→ **TASK INPUTS**
^^^^

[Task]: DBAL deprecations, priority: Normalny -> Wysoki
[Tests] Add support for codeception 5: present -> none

^^^^

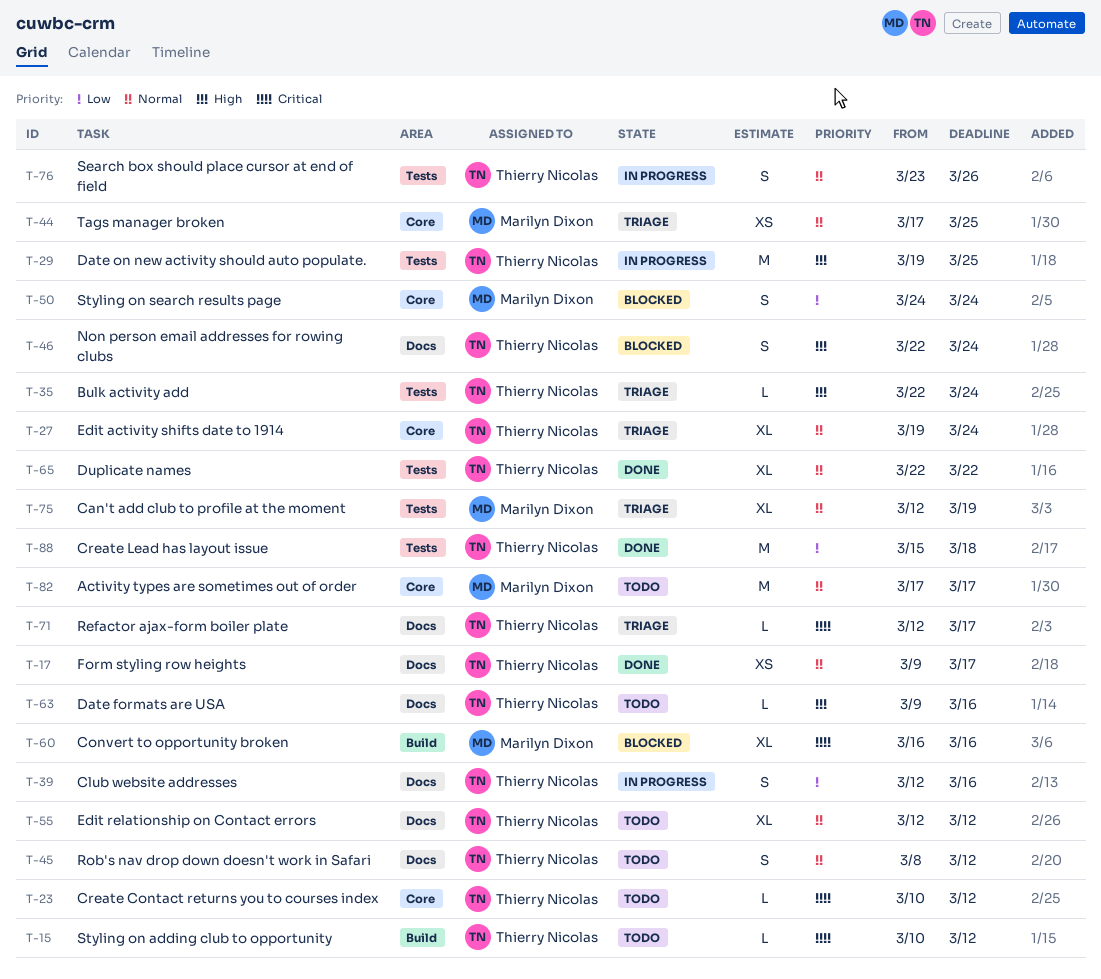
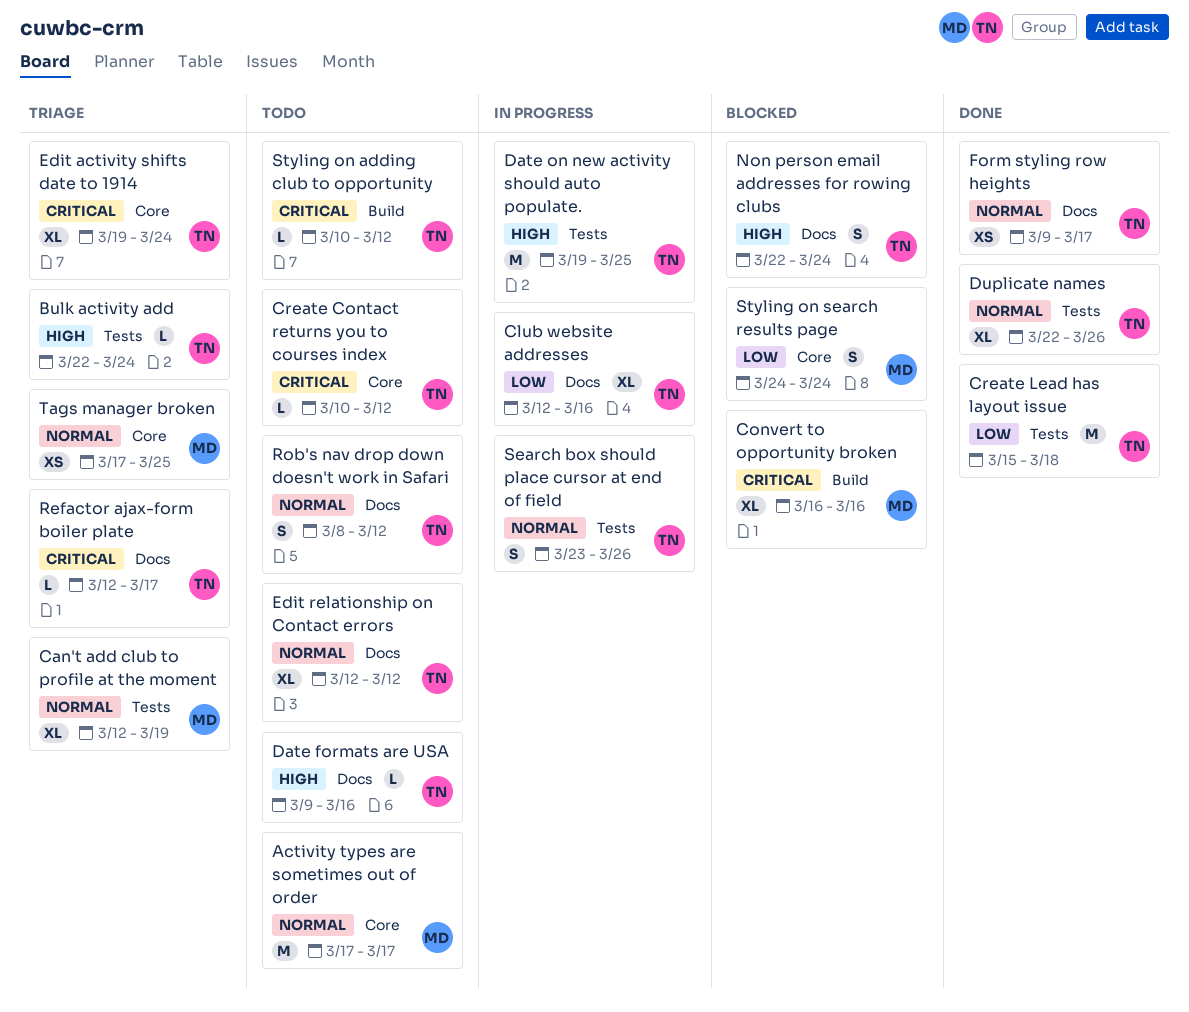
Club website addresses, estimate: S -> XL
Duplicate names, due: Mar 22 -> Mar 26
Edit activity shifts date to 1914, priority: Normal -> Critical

^^^^

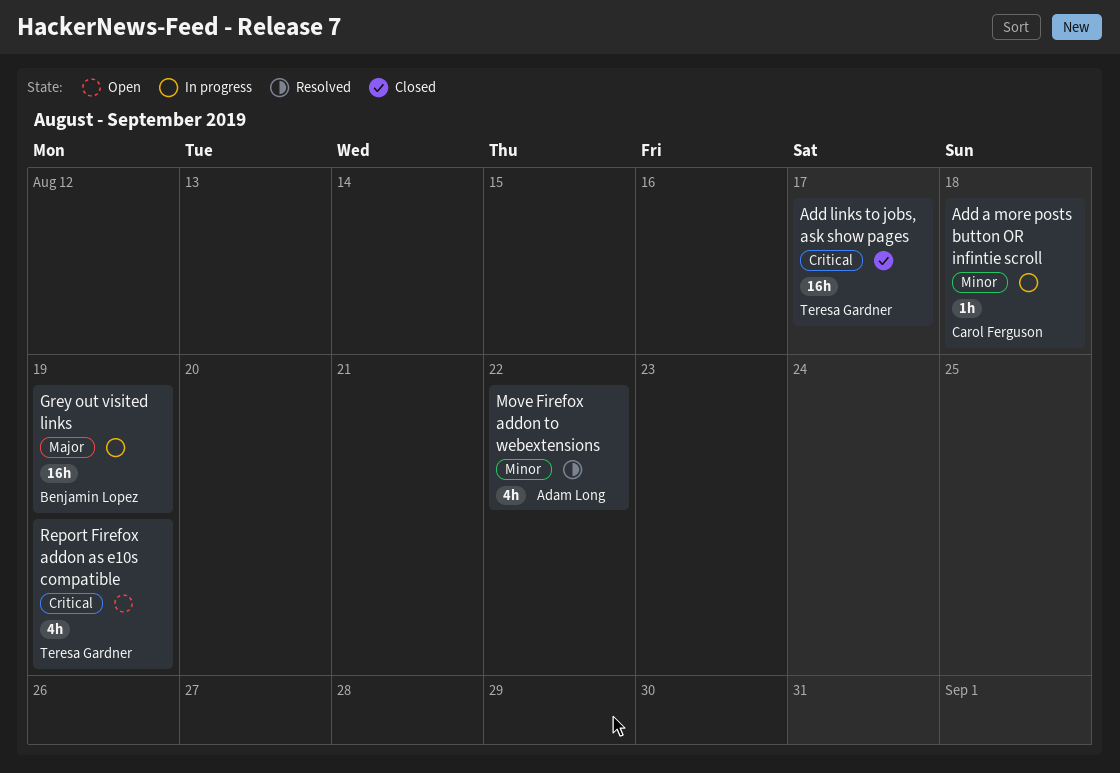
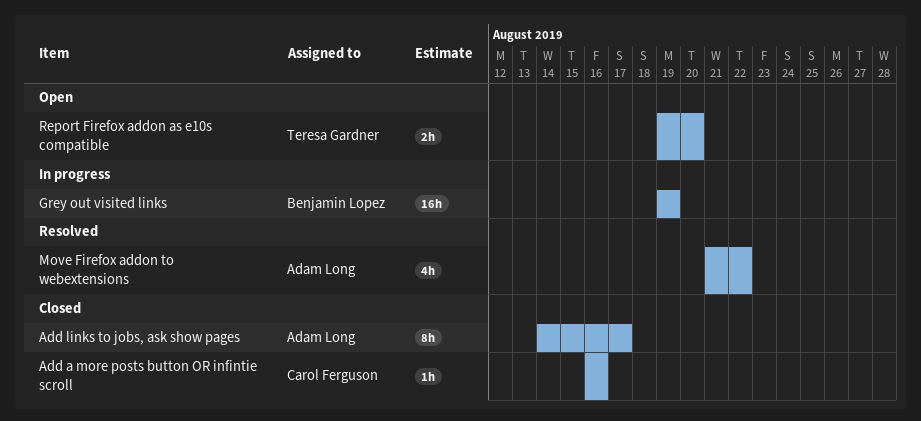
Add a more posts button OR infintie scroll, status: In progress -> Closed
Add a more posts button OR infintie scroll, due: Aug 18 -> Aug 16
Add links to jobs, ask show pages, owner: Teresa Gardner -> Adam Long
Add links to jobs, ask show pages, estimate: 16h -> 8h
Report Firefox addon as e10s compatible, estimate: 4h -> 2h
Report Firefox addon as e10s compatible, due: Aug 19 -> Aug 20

^^^^

→ **INSTRUCTIONS TO FOLLOW**
The response must hold only the lines above from the line with "[Task]: DBAL deprecations, priority: Normalny" through the line with "[Tests] Add support", each copied exactly, both ends kept.

→ **SOLUTION TO THE EXERCISE**
[Task]: DBAL deprecations, priority: Normalny -> Wysoki
[Tests] Add support for codeception 5: present -> none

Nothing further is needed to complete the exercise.